Paul Kalanithi was to become one of these rare surgeon-storytellers. After studying English at Stanford, then history and philosophy of science at Cambridge, medicine was a calling he heard late. Intrigued by man’s finitude, he believed that psychiatry would trump the humanities in getting to the essence of what really matters. But as a medical student at Yale, neurosurgery won his loyalty as a more direct ‘manipulation of the substance of our selves’. He returned to Stanford for the eight-year ‘black hole’ of surgical residency. ‘You can’t see it as a job,’ he said of his beloved profession, ‘because if it’s a job, it’s one of the worst jobs there is.’

Long days and interrupted nights forced Kalanithi to shelve his plans as a writer, applying his aesthetic sensibilities instead to the art of closing stitches. Finally, at the age of 36, ‘the Promised Land’ of a professorship was in sight. But just before graduation, in the timely fashion of Greek tragedy, he was diagnosed with stage IV lung cancer. Never a smoker and with no known risk factors for malignancy, one of the few things he was unqualified to be was a patient. Confused rather than comforted by his own blamelessness, Kalanithi resisted the costume change from his surgeon’s scrubs to a patient’s gown, from ‘actor to acted upon, from subject to direct object’.

The progression of Kalanithi’s illness goads us to exclaim with childlike simplicity, ‘It’s just not fair.’ The book’s two most painful scenes show that cancer affronts our deepest instincts for the pace and order of how life’s rites of passage should take place. At the birth of his daughter, Cady, Kalanithi watches supine on a hospital cot, his skeletal frame by his wife’s side. In that same hospital, eight months later, he removes his life-sustaining oxygen mask, Cady in his arms, while his own parents watched over their dying son. The book’s closing pages skilfully reenact the lulls and accelerations of hospital time, distorted rhythms which Kalanithi knew well.

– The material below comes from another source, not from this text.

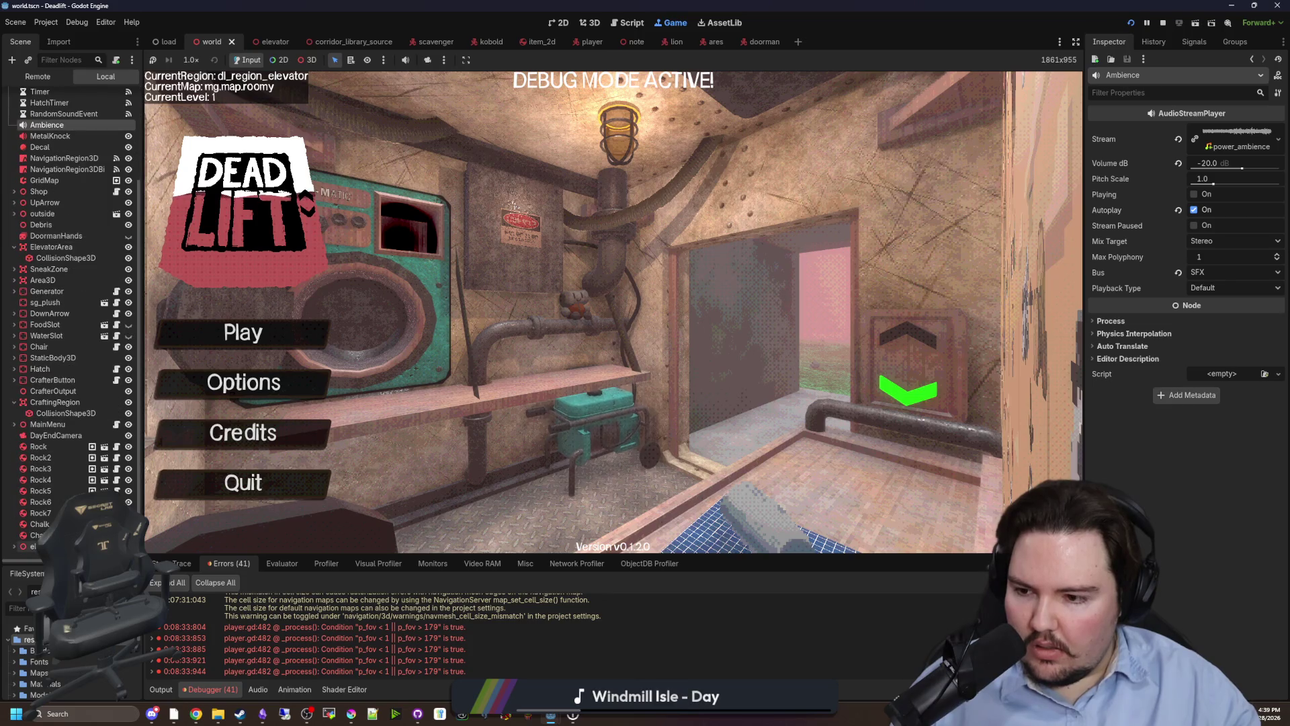
# In the elevator scene, collapse the Plane, Table, Switch, CorkBoard and ShopDoor nodes.
pyautogui.press('ctrl+Tab')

Throughout, his oncologist, Emma, is as much a confidante as an expert. Refusing to assume control, she waits to be entrusted with it. She has one rule: there will be no discussion of the Kaplan-Meier curves that predict survival. These plotlines of medicine claim to foretell how a diagnosis is likely to play out. Ignoring where the graph points, she encourages Kalanithi to be the author of his remaining days, driven by his personal priorities rather than statistics. Kalanithi’s life resumes. For a while, medications hold the tumours in check. He finishes residency. He finds solace in the literature he loved in his youth. Though he does not survive to deliver a completed manuscript, thanks to Emma, he has written enough.

It’s all too familiar advice that only an examined life is worth living, but how to live so that death becomes meaningful is unclear. Medicine offers one solution, embodied by the student sitting countless exams in pursuit of the truth. The psychological and tacit knowledge afforded to the patient who lies beneath the examining hands of a physician might be another. Or maybe examination is best done in solitude. Our shared search for answers is reflected in the public’s appetite for books on doctoring (Atul Gawande), books by patients (Christopher Hitchens) and books about mortality (Julian Barnes). When Breath Becomes Air speaks with the combined authority of these three genres, but its message stays humble. Death is a process eased by the guidance of others, but it remains a challenge for which we cannot be rehearsed.